Mercifully we still have sane and rational people identifying the malaise. Badri Raina, a retired professor of Delhi University, titled his latest ZNet column ‘We abuse Ram when we spill blood in his name’. In Pakistan blood is being spilled in the name of Allah and there is no dearth of armchair critics who feel revulsion against this horrible phenomenon. In the US “the deranged Florida pastor” Terry Jones, to use Andrew Coyne’s words, invited angry derision from non-Muslim North Americans for threatening to burn the Quran.

The opposition to building a mosque (actually a prayer room) at Ground Zero (actually a few blocks away) was what brought about the angry criticism. Michael Moore, the award-winning film-maker of Fahrenheit 9/11-fame writes on the Huffington Post website, “Blaming a whole group for the actions of just one of that group is anti-American…. Let’s face it, all religions have their whackos…. But we don’t judge whole religions on just the actions of their whackos”.

Yet why are the ‘whackos’ gaining the upper hand? It is simply because on the one hand the liberals who speak in support of tolerance never organise themselves on the ground to network at the grassroots level to draw strength from the people. They fail to make an impact. On the other hand, the media’s role in providing publicity to the ‘whackos’ has helped their cause immensely. By choosing to sensationalise matters relating to religion that encourage religiosity and exclusivity, many TV channels have also promoted religious extremism. Gut issues that really matter never get addressed.
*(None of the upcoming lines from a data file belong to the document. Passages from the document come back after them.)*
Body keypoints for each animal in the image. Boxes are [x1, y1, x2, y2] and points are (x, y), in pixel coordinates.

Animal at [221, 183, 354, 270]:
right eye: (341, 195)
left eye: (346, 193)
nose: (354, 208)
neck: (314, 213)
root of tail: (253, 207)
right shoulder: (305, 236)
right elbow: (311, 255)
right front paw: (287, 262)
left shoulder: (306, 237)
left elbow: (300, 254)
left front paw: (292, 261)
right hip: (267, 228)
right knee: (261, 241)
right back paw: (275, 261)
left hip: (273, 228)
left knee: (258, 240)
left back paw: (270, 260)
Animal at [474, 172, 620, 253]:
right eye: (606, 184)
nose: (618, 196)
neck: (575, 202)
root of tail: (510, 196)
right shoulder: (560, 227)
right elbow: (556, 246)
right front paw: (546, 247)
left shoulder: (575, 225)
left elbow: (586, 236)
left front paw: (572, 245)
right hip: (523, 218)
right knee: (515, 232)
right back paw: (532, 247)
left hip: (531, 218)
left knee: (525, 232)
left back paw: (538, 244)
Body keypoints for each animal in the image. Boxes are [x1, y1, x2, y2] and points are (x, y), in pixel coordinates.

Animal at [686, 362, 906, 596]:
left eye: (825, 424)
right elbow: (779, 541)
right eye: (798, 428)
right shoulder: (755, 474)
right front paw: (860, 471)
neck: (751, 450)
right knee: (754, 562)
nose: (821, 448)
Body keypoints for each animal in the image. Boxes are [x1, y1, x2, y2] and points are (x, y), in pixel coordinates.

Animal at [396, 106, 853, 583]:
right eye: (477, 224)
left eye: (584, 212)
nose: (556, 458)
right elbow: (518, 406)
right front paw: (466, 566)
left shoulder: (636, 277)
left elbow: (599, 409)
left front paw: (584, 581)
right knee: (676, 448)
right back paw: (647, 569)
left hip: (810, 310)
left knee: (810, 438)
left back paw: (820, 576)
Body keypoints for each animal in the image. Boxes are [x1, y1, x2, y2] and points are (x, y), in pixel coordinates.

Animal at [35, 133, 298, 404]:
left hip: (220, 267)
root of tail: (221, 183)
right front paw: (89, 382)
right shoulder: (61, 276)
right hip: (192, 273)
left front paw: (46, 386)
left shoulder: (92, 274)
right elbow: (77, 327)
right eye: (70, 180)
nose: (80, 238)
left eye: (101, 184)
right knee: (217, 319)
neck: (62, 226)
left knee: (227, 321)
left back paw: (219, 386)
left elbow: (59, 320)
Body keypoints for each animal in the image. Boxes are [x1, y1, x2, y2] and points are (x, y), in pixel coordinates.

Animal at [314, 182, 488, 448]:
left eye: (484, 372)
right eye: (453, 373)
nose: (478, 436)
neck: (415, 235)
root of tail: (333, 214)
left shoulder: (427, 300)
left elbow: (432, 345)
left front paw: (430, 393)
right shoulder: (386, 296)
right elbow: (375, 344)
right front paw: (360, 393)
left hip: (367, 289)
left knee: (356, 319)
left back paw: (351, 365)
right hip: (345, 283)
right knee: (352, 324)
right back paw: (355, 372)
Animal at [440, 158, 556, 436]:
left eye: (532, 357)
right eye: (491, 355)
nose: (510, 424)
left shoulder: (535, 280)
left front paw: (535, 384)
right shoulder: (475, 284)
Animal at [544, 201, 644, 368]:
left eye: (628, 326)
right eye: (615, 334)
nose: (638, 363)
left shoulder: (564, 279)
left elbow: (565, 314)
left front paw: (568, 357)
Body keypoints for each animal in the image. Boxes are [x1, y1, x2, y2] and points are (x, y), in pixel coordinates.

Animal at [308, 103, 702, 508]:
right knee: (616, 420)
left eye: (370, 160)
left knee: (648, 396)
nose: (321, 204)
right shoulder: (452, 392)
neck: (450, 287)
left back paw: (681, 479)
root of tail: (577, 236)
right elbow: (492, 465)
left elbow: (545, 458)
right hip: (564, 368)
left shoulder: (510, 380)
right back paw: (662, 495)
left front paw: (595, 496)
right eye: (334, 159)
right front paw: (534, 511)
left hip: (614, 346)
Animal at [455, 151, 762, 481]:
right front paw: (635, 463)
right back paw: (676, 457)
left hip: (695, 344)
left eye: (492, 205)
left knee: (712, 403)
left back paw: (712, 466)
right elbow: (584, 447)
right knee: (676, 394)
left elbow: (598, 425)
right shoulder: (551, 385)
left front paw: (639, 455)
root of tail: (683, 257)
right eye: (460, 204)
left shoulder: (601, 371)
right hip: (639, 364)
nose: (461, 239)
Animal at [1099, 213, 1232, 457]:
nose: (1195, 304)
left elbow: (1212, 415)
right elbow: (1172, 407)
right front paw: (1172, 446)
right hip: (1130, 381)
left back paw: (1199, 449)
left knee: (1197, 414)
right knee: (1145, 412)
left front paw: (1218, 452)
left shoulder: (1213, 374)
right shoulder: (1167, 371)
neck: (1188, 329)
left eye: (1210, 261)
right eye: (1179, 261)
Take just one example, that of the Ahmadi community in Pakistan. The Ahmadis were declared non-Muslim by the Second Amendment to the 1973 Constitution by a supposedly secular, liberal prime minister and a decade later a staunch Islamist military leader banned them from identifying themselves as Muslims or calling their places of worship as mosques.

As though it was not bad enough that the Ahmadis, who produced the only Nobel Prize winner this country has ever had (Prof Abdus Salam), the community has been made the victim of violence and discrimination. In May, 93 worshippers were killed when their houses of worship in Lahore came under attack. No compensation was paid to them. Ahmadi flood victims have reportedly found themselves being denied relief goods. What kind of justice is this?

The channels and print media have left no aspect of the Sialkot incident that led to the brutal lynching and killing of two brothers in August unexplored. But how many have highlighted the exemplary behaviour of the Ahmadi worshippers on May 28, when they managed to capture alive two gunmen? In spite of extreme provocation, the congregation exercised restraint and did not take the law into their hands. The gunmen were given to the police to allow justice to run its course. One doesn’t know if it did.

The media didn’t find this incident exciting enough to pursue. As a result it is still not known what happened to the gunmen and what they had to say.

It appears that when it comes to the Ahmadis, many people in Pakistan become what Michael Moore dubs as ‘whackos’.